• **READING PASSAGE**:
# # of goats in a kidding pen



## rtdoyer (May 6, 2010)

We have two Alpine girls who are both due the first week of April. Right now they live with two wethers of the same age. The boys are with them as they are the runts of the herd. My question, does each doe need her own kidding pen? Should the boys be moved? Once they kid and the babies are moved to a new pen can the boys go back in? They all play and I guess I wonder if they will settle down after kidding when they have a big udder. 
Tonia


----------



## TDG-Farms (Jul 12, 2013)

Adult goats are not usually mean to babies. Thou some mama's get a bit testy with babies that are not theirs. Or if you have a mean goat that takes bites or cheap shots, that will tend to roll over and be projected onto babies. A herd boss with a mean streak can do some nasty things. But overall I wouldnt worry to much, but keep an eye on the lot of em to make sure especially if anyone has horns. Here, we have 2 places were we can put does who are kidding if they are on the lower end of the pecking order. Just so they can have peace and not get ran off or kid in a dirty spot. But these area are right next or even in the main barn. It doesnt take to long for a goat to lose their rank when separated from their pen mates. We may leave them in this small pen area for a day or so depending on how lively the babies are. If they are up and nursing and in good spirits, we will let em out early. Never have penned mature wethers with babies so cant speak on that but again, would just depend on the animals personality I would guess.

• **TASKS FOR THIS EXERCISE**:
• a. In the goat kidding thread, how long might a doe stay in the small pen area after kidding?
• b. Pick up the goat kidding thread after its last sentence and keep it going.

• **RECORDED DATA**:
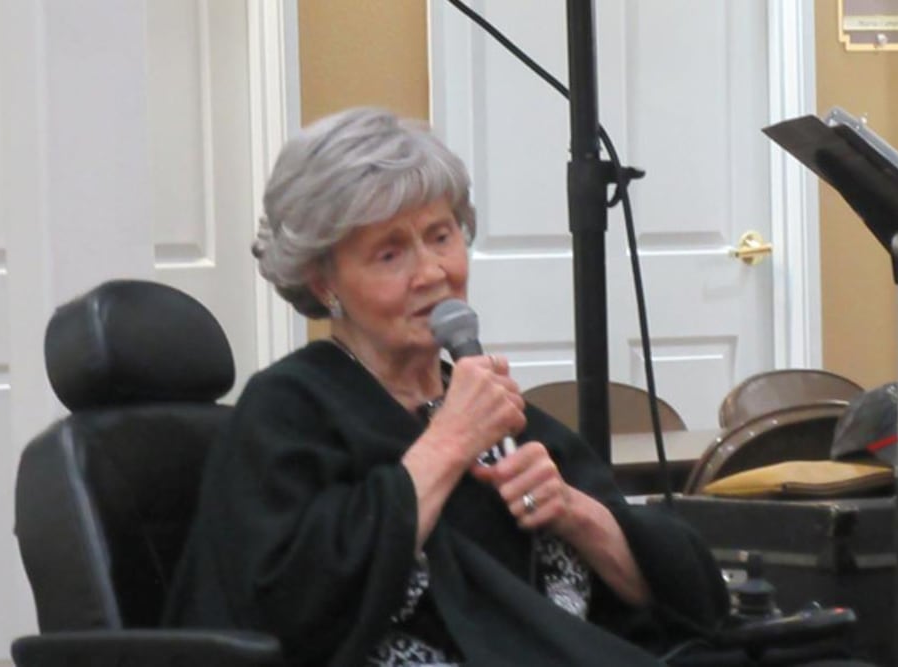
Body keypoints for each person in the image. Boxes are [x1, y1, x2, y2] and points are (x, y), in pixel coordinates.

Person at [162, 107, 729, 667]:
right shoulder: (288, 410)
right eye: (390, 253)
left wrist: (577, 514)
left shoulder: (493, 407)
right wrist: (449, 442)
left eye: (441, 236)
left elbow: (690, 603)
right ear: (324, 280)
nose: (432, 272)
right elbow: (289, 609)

• **YOUR WRITTEN ANSWERS**:
• a. A day or so, depending on how lively the babies are.

• b.
----------



## rtdoyer (May 6, 2010)

Thanks for the reply. We don't have any horned goats. Do you pull your babies right away and start bottle feeding or do you let the kids stay with the moms for a few days so they can have colostrum? If you pull that day, won't they get colostrum in the first few milkings that you do? If you milk and put that milk right back in to a bottle, are the kids getting colostrum still?
Tonia


----------



## TDG-Farms (Jul 12, 2013)

For the babies we pull we tend to pull them right away OR being a clean herd we have the option to leave em on mom for the first day or two. But its easier on the moms to pull em right away as they havent had a chance to bond to their babies. OR another thing that we are finiding works well if you have a little extra time to put into it, you can "shark" the kids. Let the mom have em the first few days to even 2 weeks, then pull the kids. Then instead of bottle feeding the kids all the time, you bring them back to their mom to nurse and then take the remaining milk for the bottle feeding. Then put the babies back in their separate pen. This works as long as the kids are tamed down during that time with their moms. Its kinda hard to get worked out at first but once its working, it works very well. Kids and moms still get to be together for the most part and you get tame kids by bottle feeding them also. At some point when the kids are totally tame, you can stop the bottle feeding and just "shark" them on their moms. It takes alot of planning and feeling out thats for sure and we are still working it out ourselves. Here with so many animals, we still test each year just to play it safe. So before Id suggest doing this method, if you have any doubts, test before the kidding season starts. For us its just gives piece of mind and the ability to say CAE neg


----------



## Rex (Nov 30, 2008)

Grown wethers will hurt small kids. Bashing them into the corners and generally picking on them any time mom is not nearby. Best to keep them seperated until they are big enough to fend for themselves.


----------



## Cazz (Jun 9, 2010)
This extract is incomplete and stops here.